● **Provided data**:
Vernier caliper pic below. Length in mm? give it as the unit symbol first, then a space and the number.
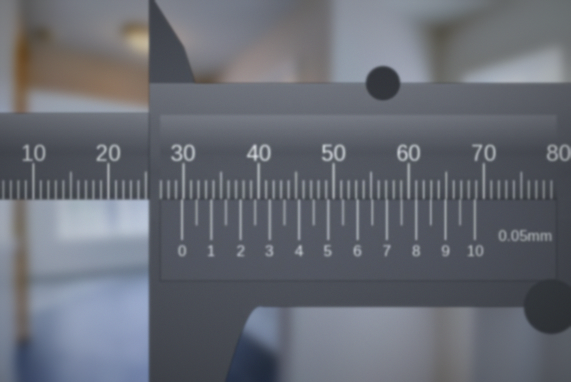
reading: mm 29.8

--

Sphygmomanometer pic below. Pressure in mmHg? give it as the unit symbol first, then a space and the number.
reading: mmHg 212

--

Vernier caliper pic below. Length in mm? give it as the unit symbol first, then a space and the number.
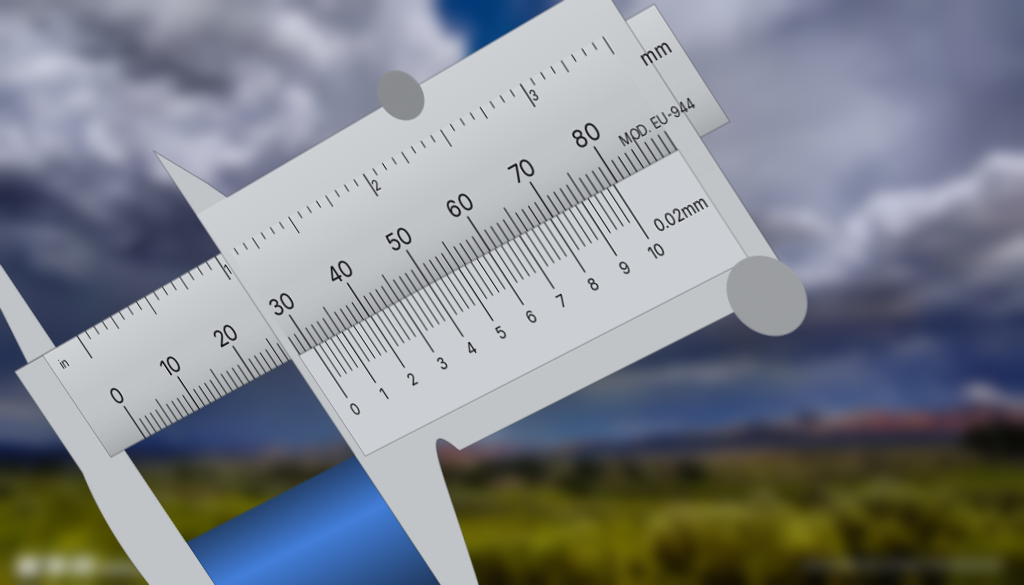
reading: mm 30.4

● **What is being asked**: Convert the records from the line containing "Sphygmomanometer pic below." through the line containing "reading: mmHg 212" into a two-column CSV with the headers record_text and value. Give one row per record, with the record's text and its answer each in a single quoted field and any line breaks replaced by spaces.

● **Exercise answer**:
record_text,value
"Sphygmomanometer pic below. Pressure in mmHg? give it as the unit symbol first, then a space and the number. reading:","mmHg 212"